Zomboy, “Here To Stay': Exclusive Song Premiere
Never Say Die launches new imprint with a dancehall-inspired cut from the polished U.K. producer.
Stay in school, kids. While all electronic music success stories don’t necessarily teach that lesson (plenty of today’s stars have no formal training), Zomboy is a model student.
“My background in engineering really did help when it came to producing dance music,” says the 23-year-old U.K.-based DJ/producer born Joshua Mellody. “Having the knowledge and ability to process audio and mix and master on my own really helped set me and my sound apart.”

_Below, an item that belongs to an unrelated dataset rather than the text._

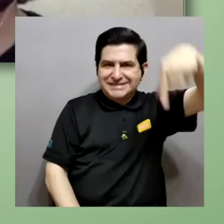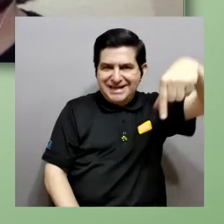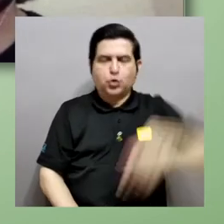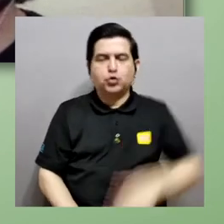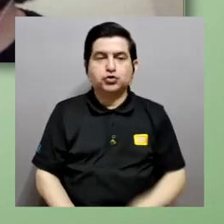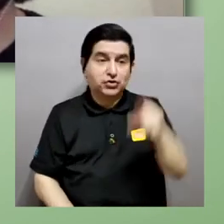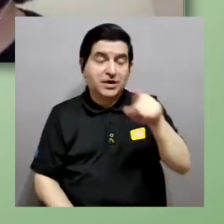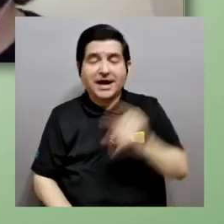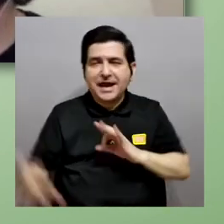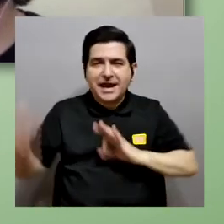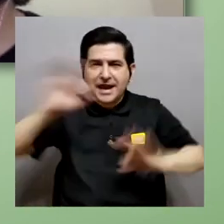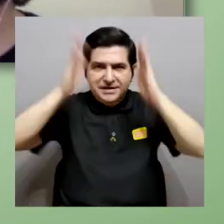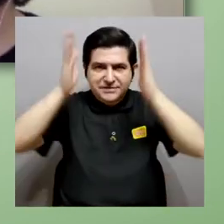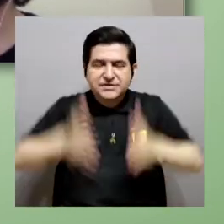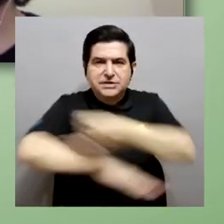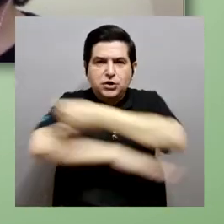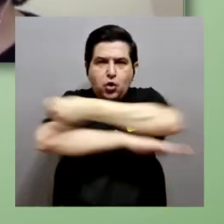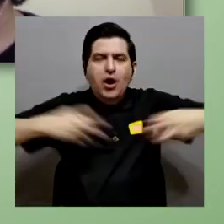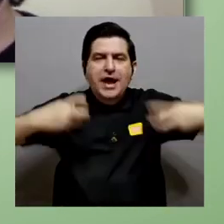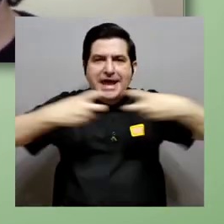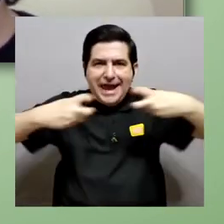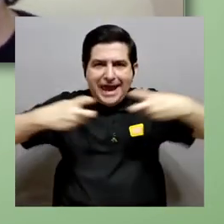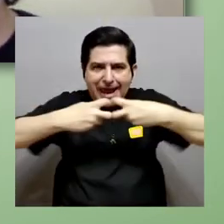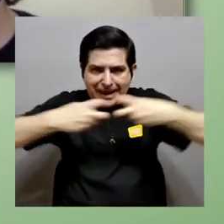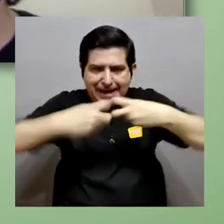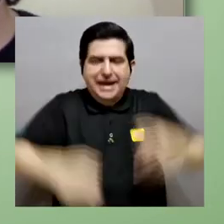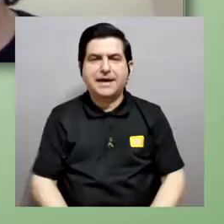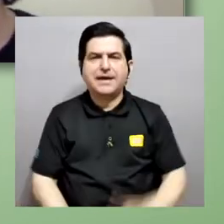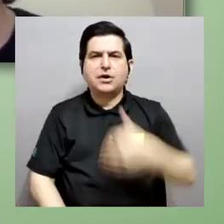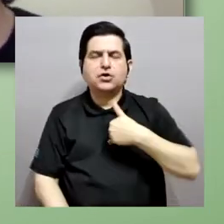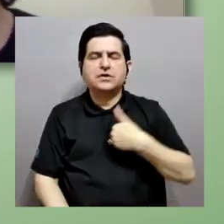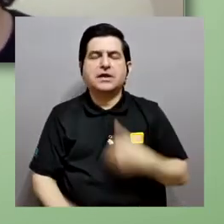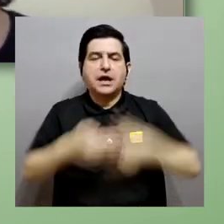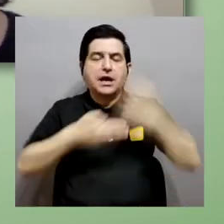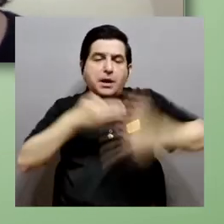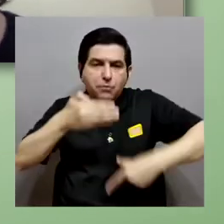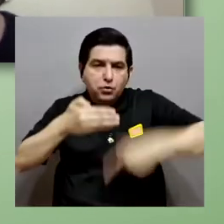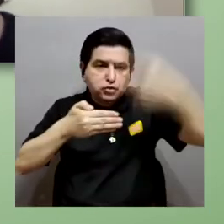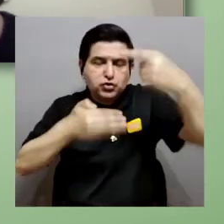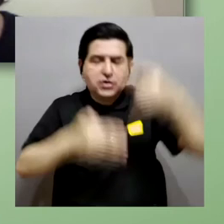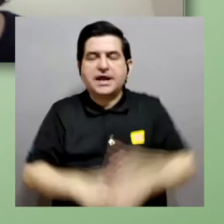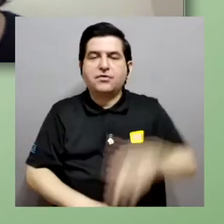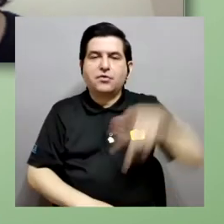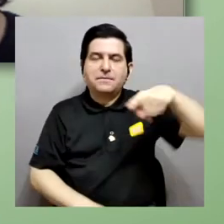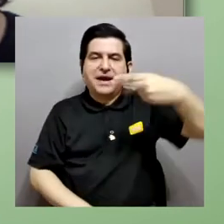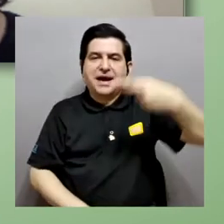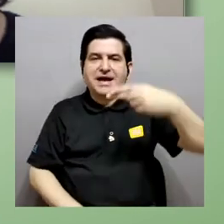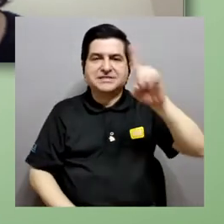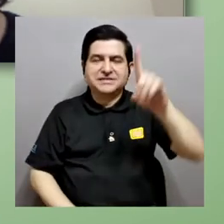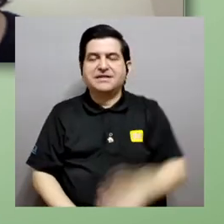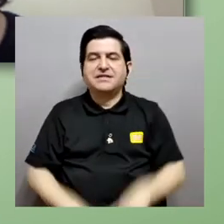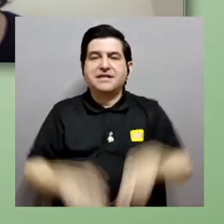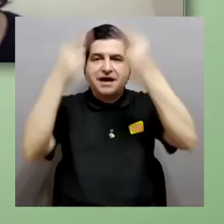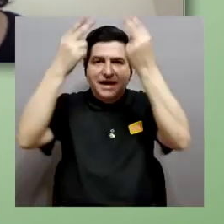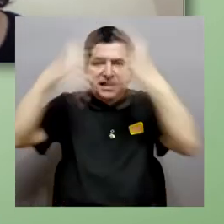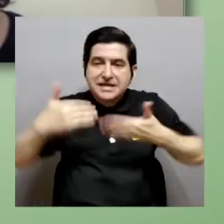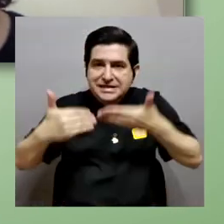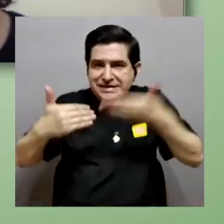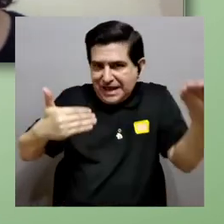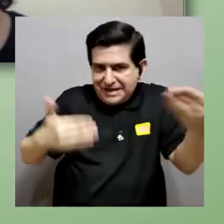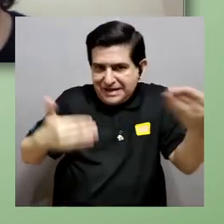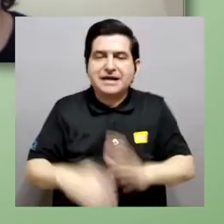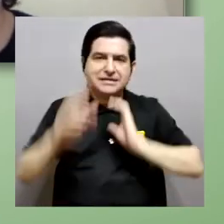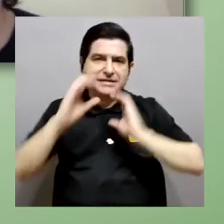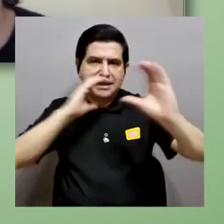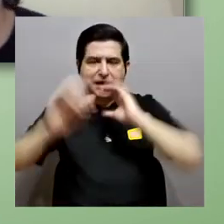Quiroz él es físico e ingeniero eléctrico tiene un posgrado phd en internet de las cosas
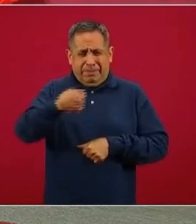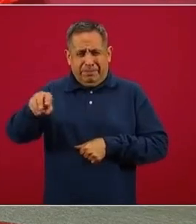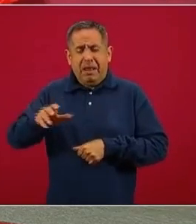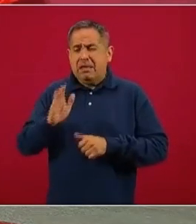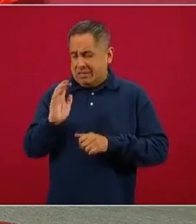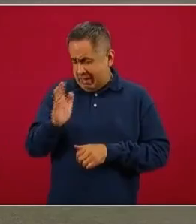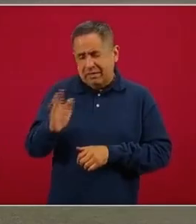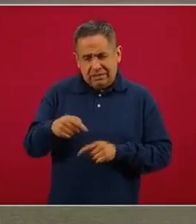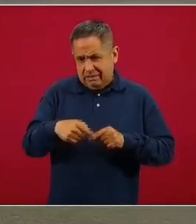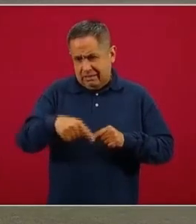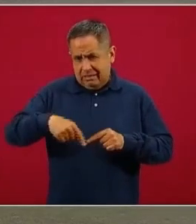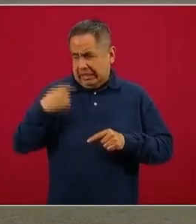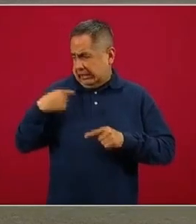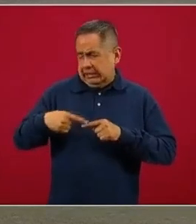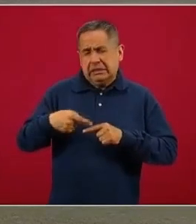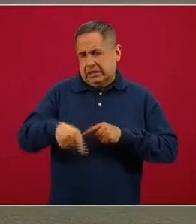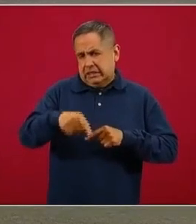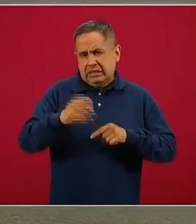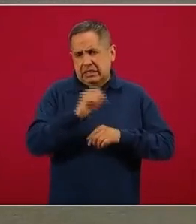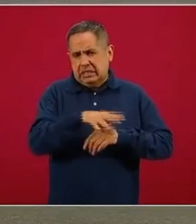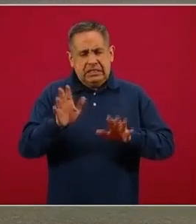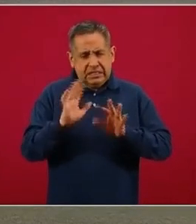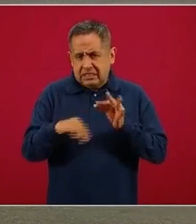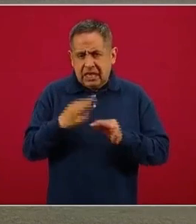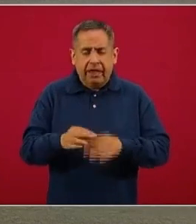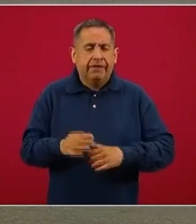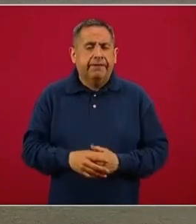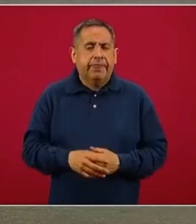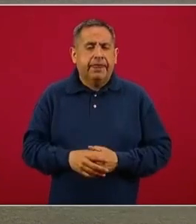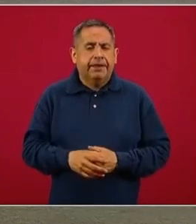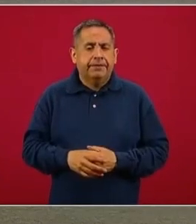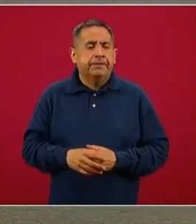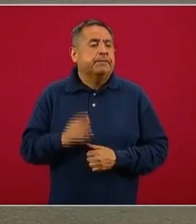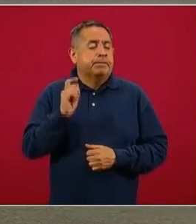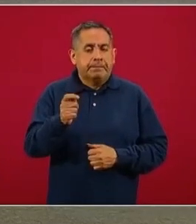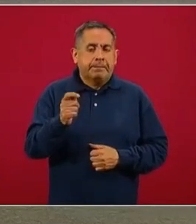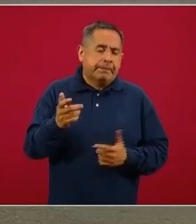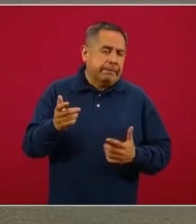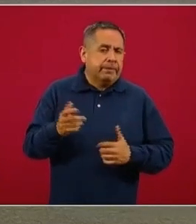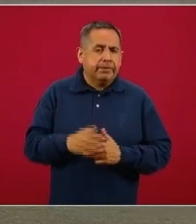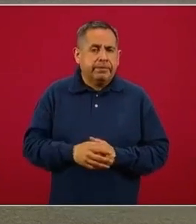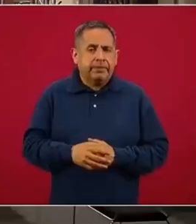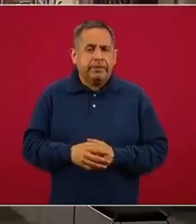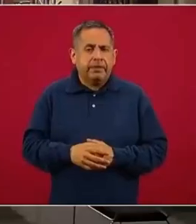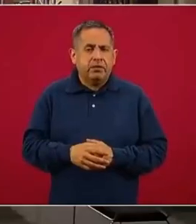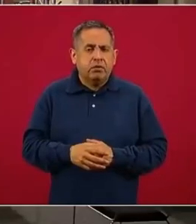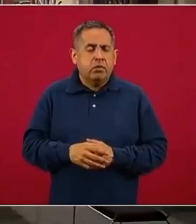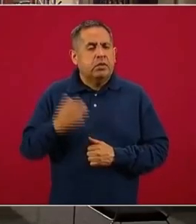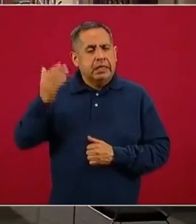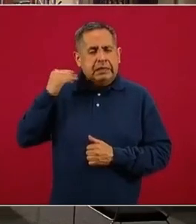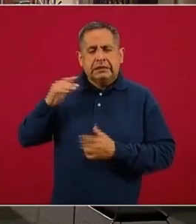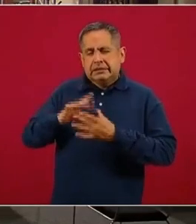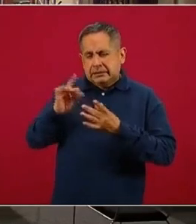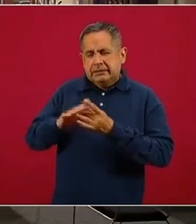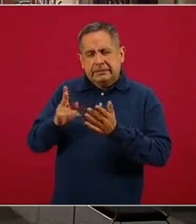los apoyos. Se tuvo como hemos estado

The polish of a proper sonic education is apparent on “The Dead Symphonic,” Zomboy’s debut EP for Never Say Die. Released in September 2012, it spent over two months in the Top 5 of the Beatport dubstep chart, powered by the reggae-bass-slam of tracks like “Nuclear,” and wailing guitar-step of “Vancouver Beatdown.”
He’s following it up with “Here To Stay,” a glossy new single out March 4 on NSD’s new imprint No Tomorrow, meant to expand the label’s focus from its dubstep specialty. Check out an exclusive stream below:
“The big difference between the two labels will be purely musical,” says Zomboy. “Never Say Die has built an incredible reputation around the world of dubstep, and is often seen to be at the forefront of the genre. No Tomorrow, however, will be a new platform for artists wanting to reach out to other genres like electro, trap and much more.”
Despite his undead moniker and hollow-eyed cartoon likeness, Zomboy’s sound has never contained the apocalyptic doom of his darker dubstep compadres, like Excision and Messinian. Perhaps his zombie is more like the one in teenage rom-com “Warm Bodies”: a lover, not an eater. “Here To Stay” follows in that vein. It’s prime Miami Music Week fare, featuring vocals by U.K. dancehall star Lady Chann against a bouncy synth-chant that recalls the lighter moments of one of Zomboy’s admitted influences, Skrillex.
“The vocal track was originally recorded for ‘Nuclear,’ but due to some complications it wasn’t used on the final piece. I had this amazing a capella sitting there doing nothing,” he says. “So on the way back from a show, I began to rework it into another original, and I ended up turning it over in one day.”
Zomboy’s back in the States in March for dates with Flux Pavilion, Skism and Pretty Lights.